Allerdings hielten die angebotsseitigen Schwierigkeiten an: Laut ifo Institut berichteten 89,5% der Unternehmen in der Automobilindustrie im Mai von Knappheiten bei Vorprodukten. Neben den angebotsseitigen Herausforderungen kommt zunehmend auch auf der Nachfrageseite Gegenwind. Steigende Preise und die Zinswende in den USA und Europa erschwerten den Verbrauchern die Finanzierung des Neuwagenkaufs. Hinzu kämen regional spezifische Herausforderungen: In Europa habe der russische Angriffskrieg in der Ukraine für zusätzliche Knappheiten entlang der Wertschöpfungsketten gesorgt. In China brachten neuerliche Corona-Lockdowns den Markt in einigen Regionen zum Stillstand. Über die – aufgrund der Teilschließung des Hafens in Schanghai – beeinträchtigte Logistik seien auch internationale Lieferketten davon betroffen.

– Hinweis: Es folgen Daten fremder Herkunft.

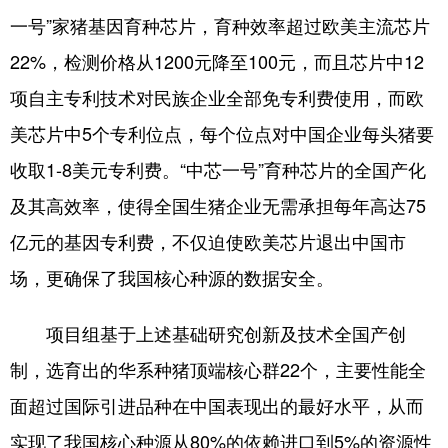
一号”家猪基因育种芯片，育种效率超过欧美主流芯片
22%，检测价格从1200元降至100元，而且芯片中12
项自主专利技术对民族企业全部免专利费使用，而欧
美芯片中5个专利位点，每个位点对中国企业每头猪要
收取1-8美元专利费。“中芯一号”育种芯片的全国产化
及其高效率，使得全国生猪企业无需承担每年高达75
亿元的基因专利费，不仅迫使欧美芯片退出中国市
场，更确保了我国核心种源的数据安全。
项目组基于上述基础研究创新及技术全国产创
制，选育出的华系种猪顶端核心群22个，主要性能全
面超过国际引进品种在中国表现出的最好水平，从而
实现了我国核心种源从80%的依赖进口到5%的资源性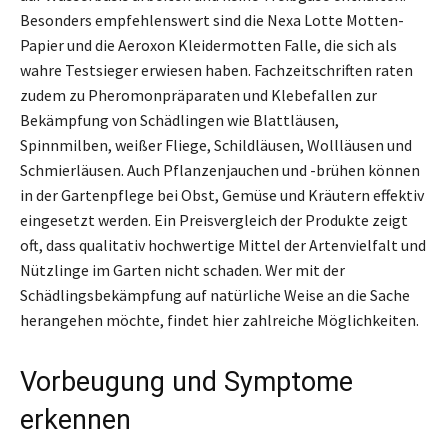
Besonders empfehlenswert sind die Nexa Lotte Motten-
Papier und die Aeroxon Kleidermotten Falle, die sich als
wahre Testsieger erwiesen haben. Fachzeitschriften raten
zudem zu Pheromonpräparaten und Klebefallen zur
Bekämpfung von Schädlingen wie Blattläusen,
Spinnmilben, weißer Fliege, Schildläusen, Wollläusen und
Schmierläusen. Auch Pflanzenjauchen und -brühen können
in der Gartenpflege bei Obst, Gemüse und Kräutern effektiv
eingesetzt werden. Ein Preisvergleich der Produkte zeigt
oft, dass qualitativ hochwertige Mittel der Artenvielfalt und
Nützlinge im Garten nicht schaden. Wer mit der
Schädlingsbekämpfung auf natürliche Weise an die Sache
herangehen möchte, findet hier zahlreiche Möglichkeiten.
Vorbeugung und Symptome
erkennen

Für China geht der VDA für das Gesamtjahr von einem Rückgang von 2% auf 20,7 Millionen Autos aus. Bislang war ein Plus von 2% erwartet worden. In den USA, wo ebenfalls ein Plus von 2% prognostiziert worden war, wird nun ein Rückgang um 1% auf 14,7 Millionen Fahrzeuge erwartet. VDA-Präsidentin Hildegard Müller mahnte an, die richtigen Lehren aus der Krise zu ziehen. Deutschlands Abhängigkeiten zeigten sich aktuell nicht nur bei Öl und Gas. „Wir müssen unsere Abhängigkeiten reduzieren und dabei auf Diversifikation setzen. Aktuell passiert in puncto Energie- und Rohstoffpartnerschaften noch deutlich zu wenig, andere Staaten sind ­weiter.“

Müller warnte davor, in einen Abgesang auf die Globalisierung einzustimmen. Gerade der völkerrechtswidrige Angriffskrieg Russlands ge­gen die Ukraine zeige, dass Deutschland und die EU ihre Zusammenarbeit mit anderen Ländern intensivieren müssen. „Unvollendete Handels- und Investitionsabkommen – TTIP, CETA, Mercosur – dürfen und können wir uns nicht länger erlauben, wenn wir international wettbewerbsfähig bleiben wollen. Wir brauchen eine mutige Handelspolitik“, forderte sie. Dabei gehe es auch um die Wettbewerbsfähigkeit des Standorts Europa.